22 Mars 2019
Peut-on associer une tapisserie médiévale unique au monde, la Jetée de Chris Marker et la danse pour parler de la fin des temps et d’une rédemption possible ? Tel est l’enjeu de ce spectacle qui mêle danse et récit, théâtre et références picturales.
L’Apocalypse de Jean fait partie des récits apocryphes, non reconnus par une partie de la communauté chrétienne. Jean, dont on ignore tout, se serait retiré, peut-être en raison d’un conflit avec les autorités romaines, dans une grotte à Patmos. Il y aurait eu une révélation qu’il consigne pour diffuser son message auprès de ses semblables. Jésus-Christ lui serait apparu – d’où le terme d’« apocalypse » qui signifie « révélation » – pour lui annoncer qu’au terme de multiples maux qui s’abattraient sur l’humanité, le bien triompherait du mal. On a pu y voir une littérature de crise liée aux persécutions que subissaient les chrétiens à cette époque où l’auteur met en garde les communautés chrétiennes contre les dangers qui les menacent : les persécutions, mais aussi les faux enseignements, la suffisance et l’acceptation du monde tel qu’il est. Quelle que soit sa fonction, il n’en demeure pas moins une référence qui ressurgit chaque fois que le monde semble sur le point de basculer dans la catastrophe et un motif d’inspiration récurrent pour les artistes.

Données fournies:
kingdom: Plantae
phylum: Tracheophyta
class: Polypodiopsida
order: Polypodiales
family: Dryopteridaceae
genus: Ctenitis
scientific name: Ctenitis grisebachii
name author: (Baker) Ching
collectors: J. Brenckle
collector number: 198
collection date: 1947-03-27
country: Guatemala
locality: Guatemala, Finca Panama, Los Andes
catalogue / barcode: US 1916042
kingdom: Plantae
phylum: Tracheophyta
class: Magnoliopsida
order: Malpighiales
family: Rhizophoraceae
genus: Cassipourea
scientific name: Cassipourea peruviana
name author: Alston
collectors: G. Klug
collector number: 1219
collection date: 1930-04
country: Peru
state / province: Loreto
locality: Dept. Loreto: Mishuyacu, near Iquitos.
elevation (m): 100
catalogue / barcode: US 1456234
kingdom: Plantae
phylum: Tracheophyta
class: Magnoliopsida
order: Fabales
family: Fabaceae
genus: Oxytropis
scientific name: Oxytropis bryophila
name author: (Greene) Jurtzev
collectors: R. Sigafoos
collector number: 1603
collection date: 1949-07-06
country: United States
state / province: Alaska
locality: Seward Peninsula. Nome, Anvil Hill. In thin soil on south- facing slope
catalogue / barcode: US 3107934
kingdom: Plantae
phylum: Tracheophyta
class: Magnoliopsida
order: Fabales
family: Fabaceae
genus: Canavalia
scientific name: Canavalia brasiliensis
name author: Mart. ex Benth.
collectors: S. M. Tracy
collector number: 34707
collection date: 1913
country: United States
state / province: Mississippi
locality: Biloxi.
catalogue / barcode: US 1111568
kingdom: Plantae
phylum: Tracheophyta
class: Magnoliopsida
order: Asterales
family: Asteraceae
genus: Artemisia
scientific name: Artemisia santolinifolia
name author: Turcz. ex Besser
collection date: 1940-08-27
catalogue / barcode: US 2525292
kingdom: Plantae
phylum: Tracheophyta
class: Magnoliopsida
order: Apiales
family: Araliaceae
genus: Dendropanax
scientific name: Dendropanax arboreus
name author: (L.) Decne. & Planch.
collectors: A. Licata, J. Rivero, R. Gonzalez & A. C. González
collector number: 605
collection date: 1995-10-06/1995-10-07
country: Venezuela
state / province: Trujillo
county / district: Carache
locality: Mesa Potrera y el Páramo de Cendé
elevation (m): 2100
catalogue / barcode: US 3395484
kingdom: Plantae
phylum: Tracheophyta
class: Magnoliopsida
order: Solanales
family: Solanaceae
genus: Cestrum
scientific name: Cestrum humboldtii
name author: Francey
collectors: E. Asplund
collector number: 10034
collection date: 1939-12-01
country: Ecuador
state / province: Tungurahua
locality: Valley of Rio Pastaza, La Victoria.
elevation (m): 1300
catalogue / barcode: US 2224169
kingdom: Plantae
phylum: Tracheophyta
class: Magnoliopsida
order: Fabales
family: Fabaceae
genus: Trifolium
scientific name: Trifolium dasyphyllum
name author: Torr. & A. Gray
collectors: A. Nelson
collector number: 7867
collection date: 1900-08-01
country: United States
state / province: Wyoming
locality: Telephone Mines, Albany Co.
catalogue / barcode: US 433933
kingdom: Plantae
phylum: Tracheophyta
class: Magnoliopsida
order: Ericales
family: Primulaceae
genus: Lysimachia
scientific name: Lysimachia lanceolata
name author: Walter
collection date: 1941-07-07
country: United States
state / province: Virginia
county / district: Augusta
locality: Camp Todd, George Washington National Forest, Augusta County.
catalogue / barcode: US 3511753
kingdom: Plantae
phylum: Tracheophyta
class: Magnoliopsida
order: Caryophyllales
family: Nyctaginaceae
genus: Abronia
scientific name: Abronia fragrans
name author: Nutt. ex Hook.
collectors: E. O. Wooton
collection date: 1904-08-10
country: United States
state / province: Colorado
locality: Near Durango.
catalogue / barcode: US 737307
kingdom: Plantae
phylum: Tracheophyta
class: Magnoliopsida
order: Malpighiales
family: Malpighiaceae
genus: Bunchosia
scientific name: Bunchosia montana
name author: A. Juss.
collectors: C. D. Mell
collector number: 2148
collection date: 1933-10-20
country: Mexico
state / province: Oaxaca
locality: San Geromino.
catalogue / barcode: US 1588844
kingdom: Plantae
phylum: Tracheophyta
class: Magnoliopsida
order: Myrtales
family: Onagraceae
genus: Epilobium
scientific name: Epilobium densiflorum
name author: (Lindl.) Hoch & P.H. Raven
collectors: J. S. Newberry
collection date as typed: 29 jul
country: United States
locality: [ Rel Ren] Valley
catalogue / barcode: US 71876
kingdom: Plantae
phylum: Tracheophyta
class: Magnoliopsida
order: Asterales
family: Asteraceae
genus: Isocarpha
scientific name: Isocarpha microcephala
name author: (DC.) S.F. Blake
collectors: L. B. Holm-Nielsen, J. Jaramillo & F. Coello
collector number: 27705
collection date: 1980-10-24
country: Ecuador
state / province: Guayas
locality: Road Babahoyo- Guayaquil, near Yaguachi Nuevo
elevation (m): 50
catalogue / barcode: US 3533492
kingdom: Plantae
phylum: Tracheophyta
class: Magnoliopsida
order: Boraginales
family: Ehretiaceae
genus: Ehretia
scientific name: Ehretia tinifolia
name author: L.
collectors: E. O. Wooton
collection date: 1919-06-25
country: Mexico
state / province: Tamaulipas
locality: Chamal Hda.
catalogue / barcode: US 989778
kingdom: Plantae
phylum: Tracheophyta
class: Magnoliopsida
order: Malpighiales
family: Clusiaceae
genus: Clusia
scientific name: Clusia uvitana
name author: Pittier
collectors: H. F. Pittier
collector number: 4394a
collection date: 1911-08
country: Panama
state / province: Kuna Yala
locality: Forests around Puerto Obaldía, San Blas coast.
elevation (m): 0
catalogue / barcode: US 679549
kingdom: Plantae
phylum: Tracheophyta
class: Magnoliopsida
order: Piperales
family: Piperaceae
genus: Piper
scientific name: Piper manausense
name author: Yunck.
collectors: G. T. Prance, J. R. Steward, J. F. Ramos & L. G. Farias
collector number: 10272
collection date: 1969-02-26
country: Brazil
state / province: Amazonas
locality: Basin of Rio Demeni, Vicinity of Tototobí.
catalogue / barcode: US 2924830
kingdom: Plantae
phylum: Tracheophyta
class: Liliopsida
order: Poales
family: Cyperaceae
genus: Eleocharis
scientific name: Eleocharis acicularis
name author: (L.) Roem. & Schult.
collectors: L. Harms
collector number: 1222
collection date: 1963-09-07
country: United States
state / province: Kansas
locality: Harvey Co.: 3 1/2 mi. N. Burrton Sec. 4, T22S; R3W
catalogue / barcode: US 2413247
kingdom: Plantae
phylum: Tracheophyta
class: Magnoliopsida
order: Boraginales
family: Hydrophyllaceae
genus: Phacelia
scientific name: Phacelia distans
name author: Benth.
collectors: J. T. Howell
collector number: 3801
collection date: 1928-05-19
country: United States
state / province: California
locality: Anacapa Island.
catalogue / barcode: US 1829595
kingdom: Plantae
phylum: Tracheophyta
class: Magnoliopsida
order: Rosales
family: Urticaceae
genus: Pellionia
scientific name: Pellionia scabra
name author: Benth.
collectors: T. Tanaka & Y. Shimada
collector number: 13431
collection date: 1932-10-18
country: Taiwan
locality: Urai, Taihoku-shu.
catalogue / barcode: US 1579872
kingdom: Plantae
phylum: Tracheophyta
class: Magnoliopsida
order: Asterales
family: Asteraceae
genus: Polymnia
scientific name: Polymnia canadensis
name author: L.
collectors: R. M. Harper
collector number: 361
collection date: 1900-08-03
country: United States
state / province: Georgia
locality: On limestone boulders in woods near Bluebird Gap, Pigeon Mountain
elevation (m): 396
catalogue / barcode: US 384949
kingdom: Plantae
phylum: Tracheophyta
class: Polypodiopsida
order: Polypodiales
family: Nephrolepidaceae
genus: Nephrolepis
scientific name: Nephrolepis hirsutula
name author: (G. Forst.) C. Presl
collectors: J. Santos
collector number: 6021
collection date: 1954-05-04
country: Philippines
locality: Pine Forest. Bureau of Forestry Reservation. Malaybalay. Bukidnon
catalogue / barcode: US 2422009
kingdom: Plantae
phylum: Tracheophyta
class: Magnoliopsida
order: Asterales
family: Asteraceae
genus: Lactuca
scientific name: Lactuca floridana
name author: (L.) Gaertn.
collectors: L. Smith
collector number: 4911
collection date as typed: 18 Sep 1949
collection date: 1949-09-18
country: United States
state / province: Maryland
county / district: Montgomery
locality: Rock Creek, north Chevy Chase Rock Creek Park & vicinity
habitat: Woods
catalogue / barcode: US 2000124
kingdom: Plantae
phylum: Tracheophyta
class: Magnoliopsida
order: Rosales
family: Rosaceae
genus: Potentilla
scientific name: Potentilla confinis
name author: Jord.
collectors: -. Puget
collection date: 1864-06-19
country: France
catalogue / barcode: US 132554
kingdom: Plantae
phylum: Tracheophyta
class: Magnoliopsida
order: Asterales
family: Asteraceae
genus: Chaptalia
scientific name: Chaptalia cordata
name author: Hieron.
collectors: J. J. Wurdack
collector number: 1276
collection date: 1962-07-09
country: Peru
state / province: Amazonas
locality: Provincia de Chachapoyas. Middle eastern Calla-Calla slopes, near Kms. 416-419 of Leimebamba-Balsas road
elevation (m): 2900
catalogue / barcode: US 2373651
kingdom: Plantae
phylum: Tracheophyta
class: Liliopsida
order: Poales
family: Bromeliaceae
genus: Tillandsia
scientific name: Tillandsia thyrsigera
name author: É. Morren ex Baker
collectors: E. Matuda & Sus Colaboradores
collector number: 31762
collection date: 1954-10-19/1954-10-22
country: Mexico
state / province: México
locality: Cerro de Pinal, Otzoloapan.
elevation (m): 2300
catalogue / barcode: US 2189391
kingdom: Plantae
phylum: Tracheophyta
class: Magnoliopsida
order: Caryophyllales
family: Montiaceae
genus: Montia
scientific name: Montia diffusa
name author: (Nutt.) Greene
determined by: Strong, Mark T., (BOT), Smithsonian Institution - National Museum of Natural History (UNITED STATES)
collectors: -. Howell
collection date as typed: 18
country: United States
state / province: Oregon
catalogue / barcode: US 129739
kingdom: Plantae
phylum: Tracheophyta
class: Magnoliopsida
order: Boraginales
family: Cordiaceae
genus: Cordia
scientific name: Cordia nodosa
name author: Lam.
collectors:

Votre tâche:
Selon le texte sur l'Apocalypse de Jean, pourquoi ce récit porte-t-il le nom d'« apocalypse » ? Répondez en une à trois phrases, s'il vous plaît. Vous n'avez pas besoin des données.

Réponse:
Le récit porte ce nom parce que Jésus-Christ serait apparu à Jean pour lui annoncer qu'après de multiples maux, le bien triompherait du mal. Le terme « apocalypse » signifie en effet « révélation ».